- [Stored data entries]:
= Beginning of Section =

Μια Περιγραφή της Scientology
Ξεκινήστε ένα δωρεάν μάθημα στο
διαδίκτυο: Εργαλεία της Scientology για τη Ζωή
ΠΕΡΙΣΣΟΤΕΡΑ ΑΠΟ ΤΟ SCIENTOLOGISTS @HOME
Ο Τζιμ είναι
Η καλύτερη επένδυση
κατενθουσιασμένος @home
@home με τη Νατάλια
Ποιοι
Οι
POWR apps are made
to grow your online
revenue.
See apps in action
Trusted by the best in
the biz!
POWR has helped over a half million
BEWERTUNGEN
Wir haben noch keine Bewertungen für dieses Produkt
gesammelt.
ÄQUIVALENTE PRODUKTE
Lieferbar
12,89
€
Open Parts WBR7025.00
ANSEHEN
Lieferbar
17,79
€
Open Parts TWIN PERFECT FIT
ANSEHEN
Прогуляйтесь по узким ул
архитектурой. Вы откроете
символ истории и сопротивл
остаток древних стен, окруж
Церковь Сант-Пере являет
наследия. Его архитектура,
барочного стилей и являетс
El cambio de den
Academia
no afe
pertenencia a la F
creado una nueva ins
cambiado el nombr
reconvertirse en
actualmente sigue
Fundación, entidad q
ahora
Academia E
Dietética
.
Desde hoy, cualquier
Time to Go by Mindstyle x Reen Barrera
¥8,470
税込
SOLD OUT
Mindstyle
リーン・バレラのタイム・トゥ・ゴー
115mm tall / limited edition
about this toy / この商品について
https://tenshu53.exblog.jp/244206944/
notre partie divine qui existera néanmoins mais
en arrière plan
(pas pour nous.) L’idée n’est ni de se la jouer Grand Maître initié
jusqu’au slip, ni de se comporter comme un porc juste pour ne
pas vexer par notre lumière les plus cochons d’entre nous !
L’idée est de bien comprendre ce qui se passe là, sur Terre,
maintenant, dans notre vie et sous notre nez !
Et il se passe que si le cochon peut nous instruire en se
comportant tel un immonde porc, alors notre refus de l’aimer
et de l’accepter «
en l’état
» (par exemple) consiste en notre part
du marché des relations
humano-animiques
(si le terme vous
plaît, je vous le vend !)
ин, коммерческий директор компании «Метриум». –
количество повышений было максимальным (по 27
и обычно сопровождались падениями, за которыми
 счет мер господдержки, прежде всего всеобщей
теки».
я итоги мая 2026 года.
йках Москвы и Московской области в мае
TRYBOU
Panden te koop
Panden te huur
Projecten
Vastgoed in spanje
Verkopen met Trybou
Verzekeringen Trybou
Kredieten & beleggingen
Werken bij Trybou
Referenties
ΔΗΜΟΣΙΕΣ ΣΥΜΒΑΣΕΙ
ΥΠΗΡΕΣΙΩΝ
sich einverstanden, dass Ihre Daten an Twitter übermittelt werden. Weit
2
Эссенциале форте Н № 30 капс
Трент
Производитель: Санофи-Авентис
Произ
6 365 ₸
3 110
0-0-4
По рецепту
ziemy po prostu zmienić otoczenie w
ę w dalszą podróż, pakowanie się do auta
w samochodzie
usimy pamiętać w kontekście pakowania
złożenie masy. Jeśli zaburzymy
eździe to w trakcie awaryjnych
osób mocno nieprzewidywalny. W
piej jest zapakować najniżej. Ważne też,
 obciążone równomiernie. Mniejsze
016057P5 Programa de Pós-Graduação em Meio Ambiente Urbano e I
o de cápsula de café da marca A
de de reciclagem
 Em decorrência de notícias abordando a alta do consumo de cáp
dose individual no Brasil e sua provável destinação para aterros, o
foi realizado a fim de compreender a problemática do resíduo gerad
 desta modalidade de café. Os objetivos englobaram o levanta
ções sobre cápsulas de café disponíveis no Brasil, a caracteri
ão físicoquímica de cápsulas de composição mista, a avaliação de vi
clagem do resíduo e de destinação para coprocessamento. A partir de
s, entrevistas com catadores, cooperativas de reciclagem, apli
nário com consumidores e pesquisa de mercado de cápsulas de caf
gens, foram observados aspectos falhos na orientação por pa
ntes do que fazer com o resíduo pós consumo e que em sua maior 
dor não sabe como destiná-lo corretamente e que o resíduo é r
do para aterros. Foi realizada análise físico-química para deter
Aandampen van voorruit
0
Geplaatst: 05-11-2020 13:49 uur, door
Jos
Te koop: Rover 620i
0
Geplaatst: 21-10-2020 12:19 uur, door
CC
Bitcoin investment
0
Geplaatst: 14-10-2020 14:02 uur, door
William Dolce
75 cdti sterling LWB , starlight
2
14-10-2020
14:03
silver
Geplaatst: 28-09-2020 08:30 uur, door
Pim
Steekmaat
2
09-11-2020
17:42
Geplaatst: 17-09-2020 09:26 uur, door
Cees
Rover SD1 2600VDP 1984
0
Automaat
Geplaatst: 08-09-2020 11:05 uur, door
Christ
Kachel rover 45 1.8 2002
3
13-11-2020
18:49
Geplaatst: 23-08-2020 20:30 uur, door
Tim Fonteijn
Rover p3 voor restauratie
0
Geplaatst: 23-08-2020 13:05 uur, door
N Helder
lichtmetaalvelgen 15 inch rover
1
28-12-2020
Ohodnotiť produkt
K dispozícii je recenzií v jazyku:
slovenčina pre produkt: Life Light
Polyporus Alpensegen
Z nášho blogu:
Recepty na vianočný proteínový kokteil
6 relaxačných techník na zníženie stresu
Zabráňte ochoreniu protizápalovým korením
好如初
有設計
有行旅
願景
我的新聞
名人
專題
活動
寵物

= End of Section =

- [WHAT THE TASK REQUIRES]:
Please say how many lines in the records above contain the string "pour", giving no other words.

- [RESULT OF THIS TASK]:
2